Bei anderen Verstößen gegen das Gesetz können Strafen von bis zu 15
Millionen Euro oder - im Falle von Unternehmen - bis zu drei Prozent
des weltweiten Jahresumsatzes des vorangegangenen Geschäftsjahres
fällig werden.
Gibt es Kritik am Gesetz?
Experten diskutierten zuletzt immer wieder, ob KI durch das Gesetz
einen Schub erhält oder die Entwicklung vielleicht sogar ausgebremst
wird. Das liegt am Ende wohl auch an der jeweiligen nationalen
Umsetzung. Der Grünen-Bundestagsabgeordnete Tobias Bacherle mahnte,
nun eine Regelung für KI-gestützte biometrische Überwachung in
Deutschland zu finden. In den falschen Händen könnte sie leicht zur
Aushebelung von Freiheitsrechten missbraucht werden, sagte er.

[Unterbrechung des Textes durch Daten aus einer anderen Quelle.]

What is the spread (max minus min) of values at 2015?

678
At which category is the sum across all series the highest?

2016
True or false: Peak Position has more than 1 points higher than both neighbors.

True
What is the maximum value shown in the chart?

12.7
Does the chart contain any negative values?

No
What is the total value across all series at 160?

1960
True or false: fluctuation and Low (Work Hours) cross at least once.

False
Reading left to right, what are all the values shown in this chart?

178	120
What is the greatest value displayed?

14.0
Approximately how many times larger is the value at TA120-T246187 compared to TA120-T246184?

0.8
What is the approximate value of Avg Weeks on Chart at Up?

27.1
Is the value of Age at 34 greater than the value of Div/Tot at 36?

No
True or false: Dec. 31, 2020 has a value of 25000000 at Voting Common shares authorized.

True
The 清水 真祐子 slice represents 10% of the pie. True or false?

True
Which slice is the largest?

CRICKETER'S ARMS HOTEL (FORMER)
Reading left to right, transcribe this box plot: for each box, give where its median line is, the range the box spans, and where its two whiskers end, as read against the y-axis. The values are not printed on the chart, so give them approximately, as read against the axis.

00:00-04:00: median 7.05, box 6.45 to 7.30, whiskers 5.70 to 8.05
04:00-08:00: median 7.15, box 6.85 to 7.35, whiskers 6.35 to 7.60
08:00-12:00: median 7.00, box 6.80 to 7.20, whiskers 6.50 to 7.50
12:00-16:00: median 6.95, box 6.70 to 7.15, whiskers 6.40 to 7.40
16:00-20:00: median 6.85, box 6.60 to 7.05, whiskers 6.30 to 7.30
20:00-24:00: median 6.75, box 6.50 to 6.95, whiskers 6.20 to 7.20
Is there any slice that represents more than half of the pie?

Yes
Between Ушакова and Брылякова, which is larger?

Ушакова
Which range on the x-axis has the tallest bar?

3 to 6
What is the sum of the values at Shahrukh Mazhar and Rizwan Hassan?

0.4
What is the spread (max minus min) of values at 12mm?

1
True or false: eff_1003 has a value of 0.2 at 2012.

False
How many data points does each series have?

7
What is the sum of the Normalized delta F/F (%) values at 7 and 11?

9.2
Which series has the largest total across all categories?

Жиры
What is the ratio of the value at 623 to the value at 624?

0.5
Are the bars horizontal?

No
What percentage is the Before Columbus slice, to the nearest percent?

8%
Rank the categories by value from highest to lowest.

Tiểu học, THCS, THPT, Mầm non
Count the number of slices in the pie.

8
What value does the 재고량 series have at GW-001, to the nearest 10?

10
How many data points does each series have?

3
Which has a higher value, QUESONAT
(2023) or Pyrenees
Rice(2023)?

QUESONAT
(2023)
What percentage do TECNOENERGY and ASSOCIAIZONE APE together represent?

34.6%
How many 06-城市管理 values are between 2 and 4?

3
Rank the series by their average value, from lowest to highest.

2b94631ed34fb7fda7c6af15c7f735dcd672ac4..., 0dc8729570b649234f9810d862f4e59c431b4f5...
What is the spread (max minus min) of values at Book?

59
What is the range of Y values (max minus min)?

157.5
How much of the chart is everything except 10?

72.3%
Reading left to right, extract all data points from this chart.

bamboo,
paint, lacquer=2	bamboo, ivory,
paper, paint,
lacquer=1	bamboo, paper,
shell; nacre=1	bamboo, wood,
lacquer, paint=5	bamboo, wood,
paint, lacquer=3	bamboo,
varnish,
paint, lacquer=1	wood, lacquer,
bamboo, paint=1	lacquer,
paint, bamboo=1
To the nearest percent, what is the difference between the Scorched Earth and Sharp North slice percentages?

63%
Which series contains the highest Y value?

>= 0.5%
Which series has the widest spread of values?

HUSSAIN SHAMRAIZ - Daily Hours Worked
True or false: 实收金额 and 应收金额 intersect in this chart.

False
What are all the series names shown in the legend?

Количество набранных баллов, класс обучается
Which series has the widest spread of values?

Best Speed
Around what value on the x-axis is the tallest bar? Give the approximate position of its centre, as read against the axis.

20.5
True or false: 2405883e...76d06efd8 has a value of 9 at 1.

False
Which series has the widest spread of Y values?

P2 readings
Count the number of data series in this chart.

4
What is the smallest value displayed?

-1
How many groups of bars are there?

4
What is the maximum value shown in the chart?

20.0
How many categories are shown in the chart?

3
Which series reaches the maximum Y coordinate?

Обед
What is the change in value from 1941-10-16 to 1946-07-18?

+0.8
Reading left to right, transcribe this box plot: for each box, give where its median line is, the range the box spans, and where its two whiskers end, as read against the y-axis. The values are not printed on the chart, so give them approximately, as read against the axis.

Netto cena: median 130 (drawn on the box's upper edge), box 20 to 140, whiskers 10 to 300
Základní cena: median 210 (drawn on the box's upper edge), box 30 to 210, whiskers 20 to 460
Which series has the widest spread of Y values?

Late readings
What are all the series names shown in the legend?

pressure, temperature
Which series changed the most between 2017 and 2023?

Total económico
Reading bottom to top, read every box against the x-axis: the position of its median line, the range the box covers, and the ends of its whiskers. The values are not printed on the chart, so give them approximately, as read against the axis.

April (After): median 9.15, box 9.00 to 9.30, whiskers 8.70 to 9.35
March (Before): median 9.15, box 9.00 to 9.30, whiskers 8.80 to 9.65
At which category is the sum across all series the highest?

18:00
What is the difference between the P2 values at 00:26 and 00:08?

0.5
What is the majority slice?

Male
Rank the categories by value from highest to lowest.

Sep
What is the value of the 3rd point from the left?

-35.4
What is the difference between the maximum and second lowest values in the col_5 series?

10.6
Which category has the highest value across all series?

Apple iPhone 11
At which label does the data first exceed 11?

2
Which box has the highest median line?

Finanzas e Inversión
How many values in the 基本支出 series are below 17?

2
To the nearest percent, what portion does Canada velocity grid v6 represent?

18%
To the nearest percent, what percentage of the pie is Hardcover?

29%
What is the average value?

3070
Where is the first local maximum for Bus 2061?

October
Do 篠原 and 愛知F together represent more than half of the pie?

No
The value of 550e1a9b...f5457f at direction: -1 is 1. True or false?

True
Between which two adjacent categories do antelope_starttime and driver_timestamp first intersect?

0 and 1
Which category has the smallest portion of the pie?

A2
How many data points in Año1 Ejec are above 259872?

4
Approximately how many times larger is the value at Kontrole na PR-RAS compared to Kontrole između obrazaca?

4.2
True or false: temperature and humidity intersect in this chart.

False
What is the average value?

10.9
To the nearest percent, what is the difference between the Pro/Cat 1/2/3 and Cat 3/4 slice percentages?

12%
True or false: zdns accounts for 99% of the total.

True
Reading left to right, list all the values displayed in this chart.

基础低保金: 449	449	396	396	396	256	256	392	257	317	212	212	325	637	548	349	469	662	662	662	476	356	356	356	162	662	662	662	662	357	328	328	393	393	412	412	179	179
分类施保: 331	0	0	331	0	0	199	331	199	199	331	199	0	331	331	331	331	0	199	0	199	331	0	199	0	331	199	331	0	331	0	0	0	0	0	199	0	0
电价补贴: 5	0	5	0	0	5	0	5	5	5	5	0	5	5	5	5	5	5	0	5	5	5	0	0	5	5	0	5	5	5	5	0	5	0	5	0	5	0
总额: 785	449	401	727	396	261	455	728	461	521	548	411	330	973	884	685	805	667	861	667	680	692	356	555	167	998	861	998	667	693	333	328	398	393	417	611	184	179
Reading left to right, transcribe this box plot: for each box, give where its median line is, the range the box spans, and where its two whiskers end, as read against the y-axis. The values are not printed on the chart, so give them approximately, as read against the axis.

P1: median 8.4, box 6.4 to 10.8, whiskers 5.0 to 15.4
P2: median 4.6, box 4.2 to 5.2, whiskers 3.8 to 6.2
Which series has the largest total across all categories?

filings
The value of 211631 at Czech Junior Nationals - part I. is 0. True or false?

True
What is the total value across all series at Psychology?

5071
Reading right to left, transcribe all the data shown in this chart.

Bundesdigitalminister Volker Wissing gehen die Vorgaben des
EU-Gesetzes teilweise zu weit. «Ich hätte mir eine
innovationsfreundlichere Regulierung gewünscht», sagte der
FDP-Politiker der Deutschen Presse-Agentur. «Aber am Ende muss es
eben ein Kompromiss sein, der ist besser als keine Regulierung.» Nun
gehe es in Deutschland um eine möglichst «bürokratiearme» Umsetzung
.
Darüber hinaus wurde früher bemängelt, es könnten viele Vorgaben
angesichts der schnellen technischen Entwicklung von KI-Anwendungen
und der schrittweisen Umsetzung der Regelungen schon bald wieder
veraltet sein. Die Kommission teilte mit, sie werde jährlich eine
Prüfung vornehmen, ob die Liste der «hochriskanten» Anwendungen
überarbeitet oder erweitert werden müsse.